• _Directions_: Return all lines of the data in which the string "Лейкерс" occurs.

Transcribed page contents

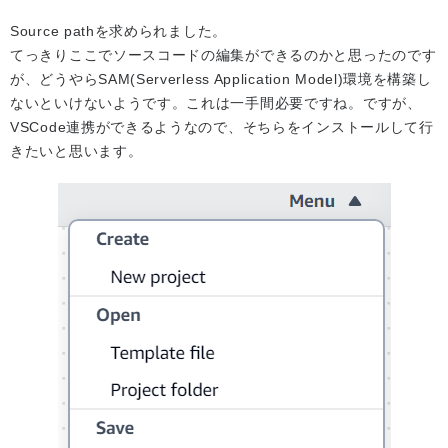
Source pathを求められました。
てっきりここでソースコードの編集ができるのかと思ったのです
が、どうやらSAM(Serverless Application Model)環境を構築し
ないといけないようです。これは一手間必要ですね。ですが、
VSCode連携ができるようなので、そちらをインストールして行
きたいと思います。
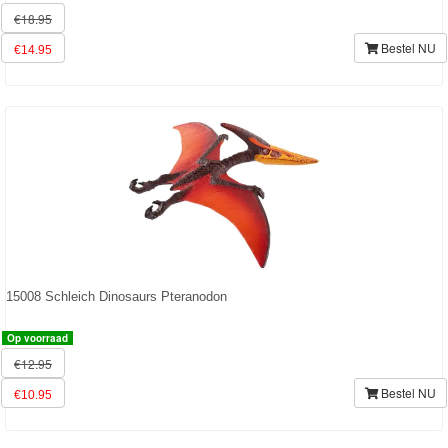
€18.95
Bestel NU
€14.95
15008 Schleich Dinosaurs Pteranodon
Op voorraad
€12.95
Bestel NU
€10.95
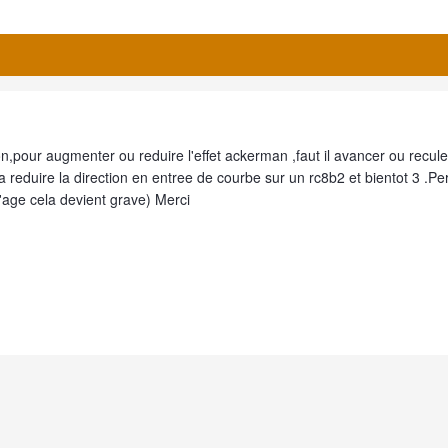
n,pour augmenter ou reduire l'effet ackerman ,faut il avancer ou reculer
 a reduire la direction en entree de courbe sur un rc8b2 et bientot 3 .P
'age cela devient grave) Merci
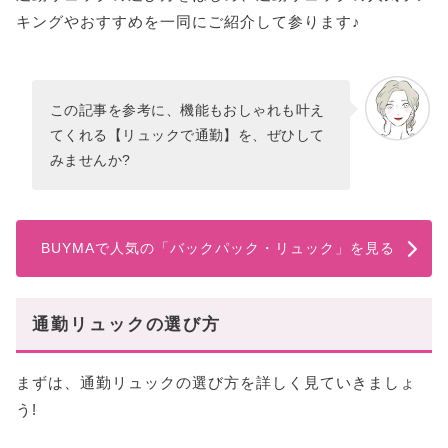
人気急上昇中の「カルパック」
キングやおすすめを一同にご紹介して参ります♪
耐久性・耐水性抜群の「ピクシーアックス」
旬なブランドの「ポロラルフローレン」
名品と呼ばれる「レスポートサック」
この記事を参考に、機能もおしゃれも叶え
大注目ブランドの「サムウェアバター」
てくれる【リュックで通勤】を、ぜひして
みませんか?
【大人きれいめ】おすすめ通勤バッグご紹介
上質な「ザ・ロウ」
アイコニックな「ステラマッカートニー」
BUYMAで人気の「バックパック・リュック」を見る
キレイめにも持てる「サンローラン」
スタイリングの要になる「フェンディ」
こなれ感漂う上品な「ジャンニ キアリーニ」
通勤リュックの選び方
【軽量・ナイロン】おすすめ通勤バッグご紹介
フレンチシックな「アニエスベー」
まずは、通勤リュックの選び方を詳しく見ていきましょ
う!
【防水・撥水】おすすめ通勤バッグご紹介
超軽量の防水加工「ジャックゴム」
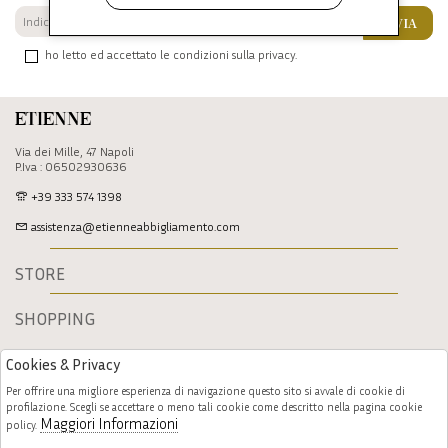
INVIA
ho letto ed accettato le condizioni sulla privacy.
Etienne
Via dei Mille, 47 Napoli
P.Iva : 06502930636
+39 333 574 1398
assistenza@etienneabbigliamento.com
STORE
SHOPPING
Cookies & Privacy
Per offrire una migliore esperienza di navigazione questo sito si avvale di cookie di
profilazione. Scegli se accettare o meno tali cookie come descritto nella pagina cookie
Maggiori Informazioni
policy.
Follow us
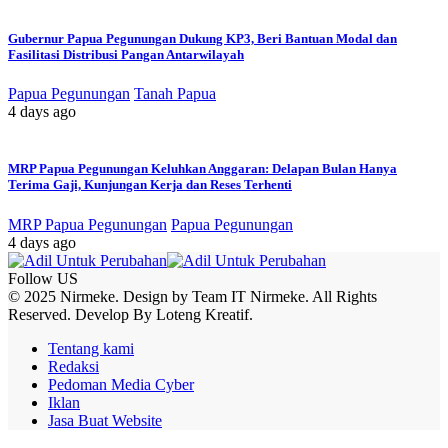
Gubernur Papua Pegunungan Dukung KP3, Beri Bantuan Modal dan
Fasilitasi Distribusi Pangan Antarwilayah
Papua Pegunungan
Tanah Papua
4 days ago
MRP Papua Pegunungan Keluhkan Anggaran: Delapan Bulan Hanya
Terima Gaji, Kunjungan Kerja dan Reses Terhenti
MRP Papua Pegunungan
Papua Pegunungan
4 days ago
Follow US
© 2025 Nirmeke. Design by Team IT Nirmeke. All Rights
Reserved. Develop By Loteng Kreatif.
Tentang kami
Redaksi
Pedoman Media Cyber
Iklan
Jasa Buat Website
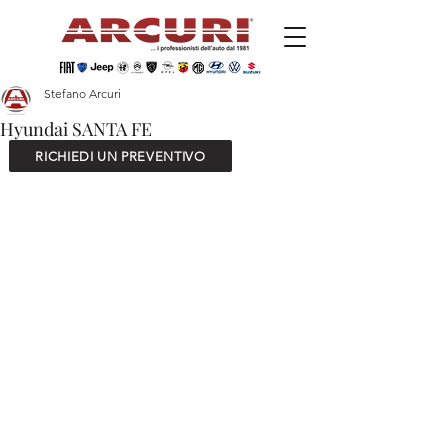
Stefano Arcuri
Hyundai SANTA FE
RICHIEDI UN PREVENTIVO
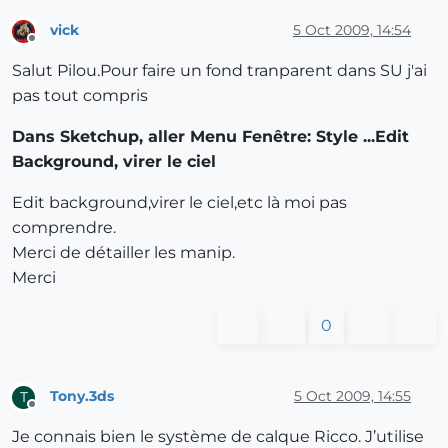
vick
5 Oct 2009, 14:54
Offline
Salut Pilou.Pour faire un fond tranparent dans SU j'ai
pas tout compris
Dans Sketchup, aller Menu Fenêtre: Style ...Edit
Background, virer le ciel
Edit background,virer le ciel,etc là moi pas
comprendre.
Merci de détailler les manip.
Merci
0
Tony.3ds
5 Oct 2009, 14:55
T
Offline
Je connais bien le système de calque Ricco. J’utilise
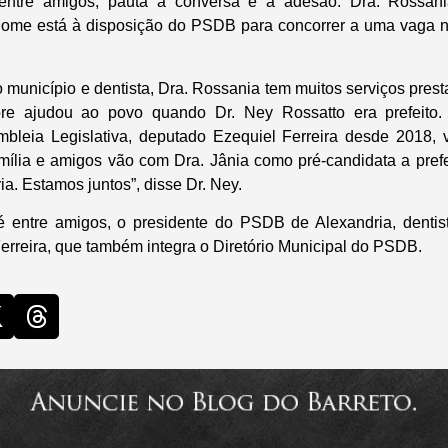
 entre amigos, pauta a conversa e a adesão. Dra. Rossan
nome está à disposição do PSDB para concorrer a uma vaga 
 município e dentista, Dra. Rossania tem muitos serviços pres
pre ajudou ao povo quando Dr. Ney Rossatto era prefeito.
mbleia Legislativa, deputado Ezequiel Ferreira desde 2018,
mília e amigos vão com Dra. Jânia como pré-candidata a prefe
a. Estamos juntos”, disse Dr. Ney.
fé entre amigos, o presidente do PSDB de Alexandria, dentis
erreira, que também integra o Diretório Municipal do PSDB.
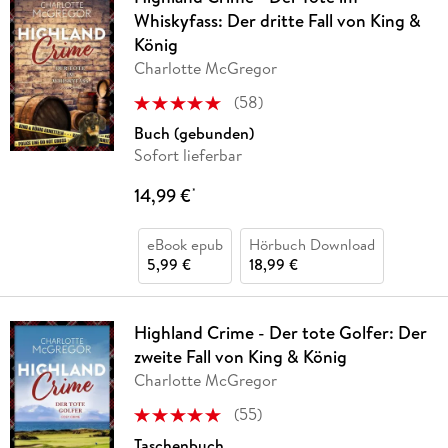
Whiskyfass: Der dritte Fall von King &
König
Charlotte McGregor
(
58
)
Buch (gebunden)
Sofort lieferbar
14,99 €
*
eBook epub
Hörbuch Download
5,99 €
18,99 €
Highland Crime - Der tote Golfer: Der
zweite Fall von King & König
Charlotte McGregor
(
55
)
Taschenbuch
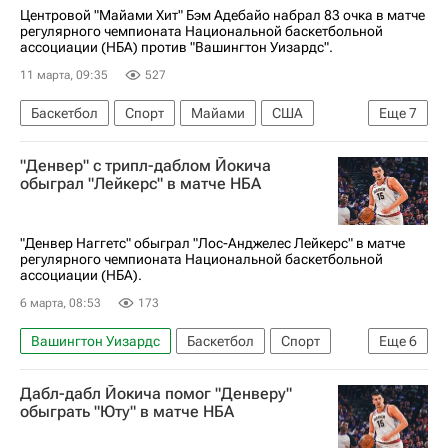
Центровой "Майами Хит" Бэм Адебайо набрал 83 очка в матче
регулярного чемпионата Национальной баскетбольной
ассоциации (НБА) против "Вашингтон Уизардс".
11 марта, 09:35
527
Баскетбол
Спорт
Майами
США
Еще
7
Владислав Голдин
Бэм Адебайо
"Денвер" с трипл-даблом Йокича
Кобе Брайант
Лос-Анджелес Лейкерс
обыграл "Лейкерс" в матче НБА
Торонто Рэпторс
Майами Хит
НБА
"Денвер Наггетс" обыграл "Лос-Анджелес Лейкерс" в матче
регулярного чемпионата Национальной баскетбольной
ассоциации (НБА).
6 марта, 08:53
173
Вашингтон Уизардс
Баскетбол
Спорт
Еще
6
Никола Йокич
Лука Дончич
Дабл-дабл Йокича помог "Денверу"
Леброн Джеймс
Денвер Наггетс
обыграть "Юту" в матче НБА
Лос-Анджелес Лейкерс
НБА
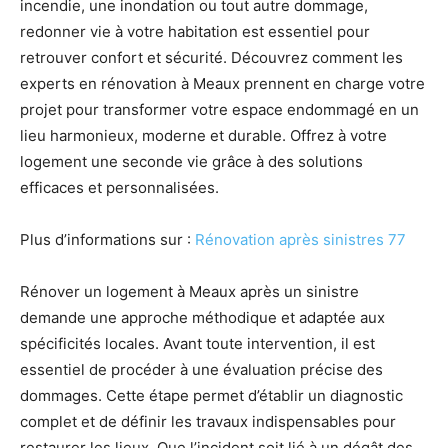
incendie, une inondation ou tout autre dommage,
redonner vie à votre habitation est essentiel pour
retrouver confort et sécurité. Découvrez comment les
experts en rénovation à Meaux prennent en charge votre
projet pour transformer votre espace endommagé en un
lieu harmonieux, moderne et durable. Offrez à votre
logement une seconde vie grâce à des solutions
efficaces et personnalisées.
Plus d’informations sur :
Rénovation après sinistres 77
Rénover un logement à Meaux après un sinistre
demande une approche méthodique et adaptée aux
spécificités locales. Avant toute intervention, il est
essentiel de procéder à une évaluation précise des
dommages. Cette étape permet d’établir un diagnostic
complet et de définir les travaux indispensables pour
restaurer les lieux. Que l’incident soit lié à un dégât des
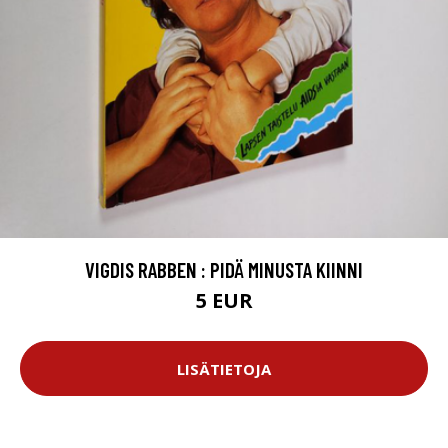
VIGDIS RABBEN : PIDÄ MINUSTA KIINNI
5 EUR
LISÄTIETOJA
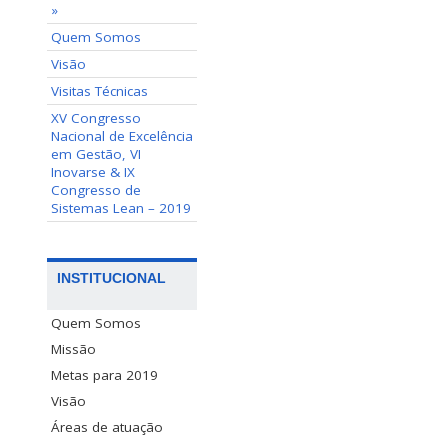
»
Quem Somos
Visão
Visitas Técnicas
XV Congresso
Nacional de Excelência
em Gestão, VI
Inovarse & IX
Congresso de
Sistemas Lean – 2019
INSTITUCIONAL
Quem Somos
Missão
Metas para 2019
Visão
Áreas de atuação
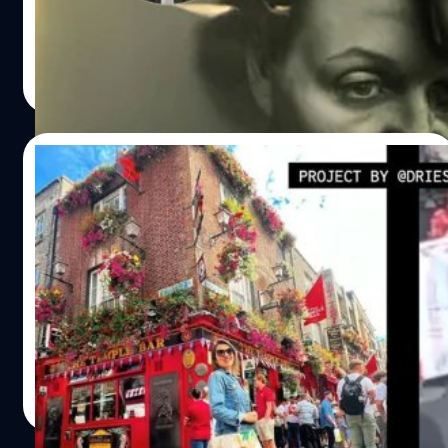
ใช้ AI สร้างรูปขึ้นมา ด้วยเหตุผลแค่ว่าอยากพิสูจน์ว่ากรรมการ
จะแยกภาพจริงกับภาพ AI ออกไหม ในขณะที่ผู้จัดงานยังคง
นิ่งเฉยกับเรื่องที่เกิดขึ้นนี้
บดินทร์ ตันวิเชียร
| 1207 days ago
Read More
15/09/2022
น่ากลัวจัด! เทคโนโลยี AI ที่ค้นหาจังหวะลั่น
ชัตเตอร์ภาพบน Instagram ผ่านกล้อง
วงจรปิดสาธารณะ
บางครั้งเทคโนโลยีใหม่ ๆ ก็แฝงไปด้วยความน่ากลัวเหมือนกัน
ครับ ดรีส ดีพัวร์เตอร์ (Dries Depoorter) ได้สร้างระบบ AI
ปัญญาประดิษฐ์ที่สามารถเข้าไปค้นหาฟีดจากกล้องวงจรปิด
สาธาราณะ (public camera) กับรูปภาพบน Instagram เพื่อ
หาช่วงเวลาที่ภาพนั้นถูกลั่นชัตเตอร์
บดินทร์ ตันวิเชียร
| 1422 days ago
Read More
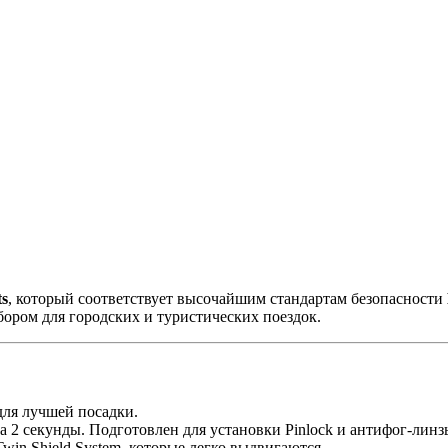
s
, который соответствует высочайшим стандартам безопасности
бором для городских и туристических поездок.
для лучшей посадки.
 2 секунды. Подготовлен для установки Pinlock и антифог-линзы
in Shield System, которые легко выдвигаются.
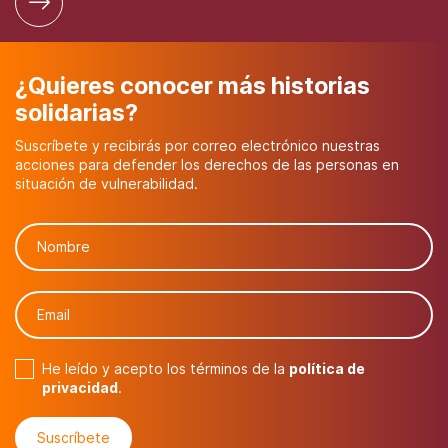
¿Quieres conocer más historias
solidarias?
Suscríbete y recibirás por correo electrónico nuestras
acciones para defender los derechos de las personas en
situación de vulnerabilidad.
He leído y acepto los términos de la
política de
privacidad
.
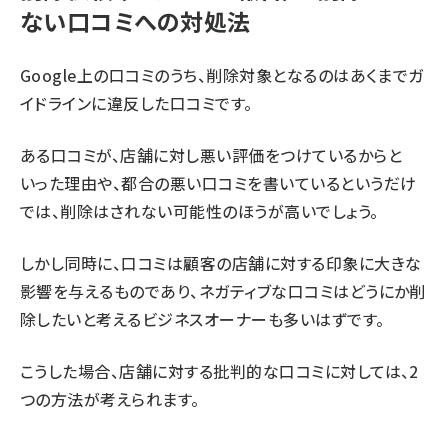
ない口コミへの対処法
Google上の口コミのうち、削除対象となるのはあくまでガ
イドラインに違反した口コミです。
ある口コミが、店舗に対し悪い評価をつけているからと
いった理由や、都合の悪い口コミを書いているというだけ
では、削除はされない可能性のほうが高いでしょう。
しかし同時に、口コミは顧客の店舗に対する印象に大きな
影響を与えるものであり、ネガティブな口コミはどうにか削
除したいと考えるビジネスオーナーも多いはずです。
こうした場合、店舗に対する批判的な口コミに対しては、2
つの方法が考えられます。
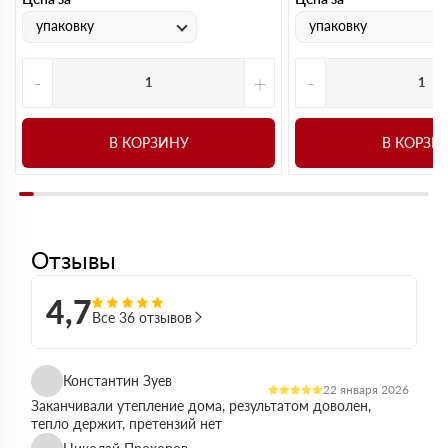
упаковку
упаковку
-
+
-
В КОРЗИНУ
В КОРЗИ
Отзывы
4,7
Все 36 отзывов
Константин Зуев
22 января 2026
Заканчивали утепление дома, результатом доволен,
тепло держит, претензий нет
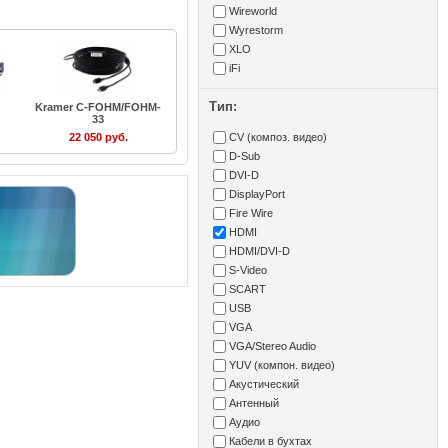
Wireworld
Wyrestorm
XLO
iFi
Тип:
Kramer C-FOHM/FOHM-
33
CV (композ. видео)
22 050 руб.
D-Sub
DVI-D
DisplayPort
Fire Wire
HDMI
HDMI/DVI-D
S-Video
SCART
USB
VGA
VGA/Stereo Audio
YUV (компон. видео)
Акустический
Антенный
Аудио
Кабели в бухтах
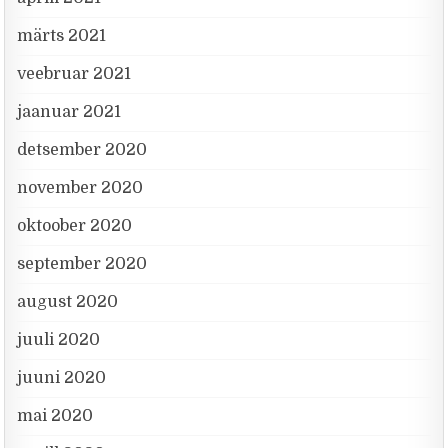
märts 2021
veebruar 2021
jaanuar 2021
detsember 2020
november 2020
oktoober 2020
september 2020
august 2020
juuli 2020
juuni 2020
mai 2020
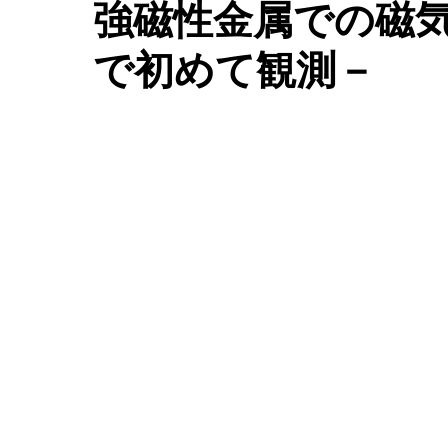
強磁性金属での磁
で初めて観測－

• _Answer to this problem_:
Лос-Анджелес Лейкерс
обыграл "Лейкерс" в матче НБА
"Денвер Наггетс" обыграл "Лос-Анджелес Лейкерс" в матче
Лос-Анджелес Лейкерс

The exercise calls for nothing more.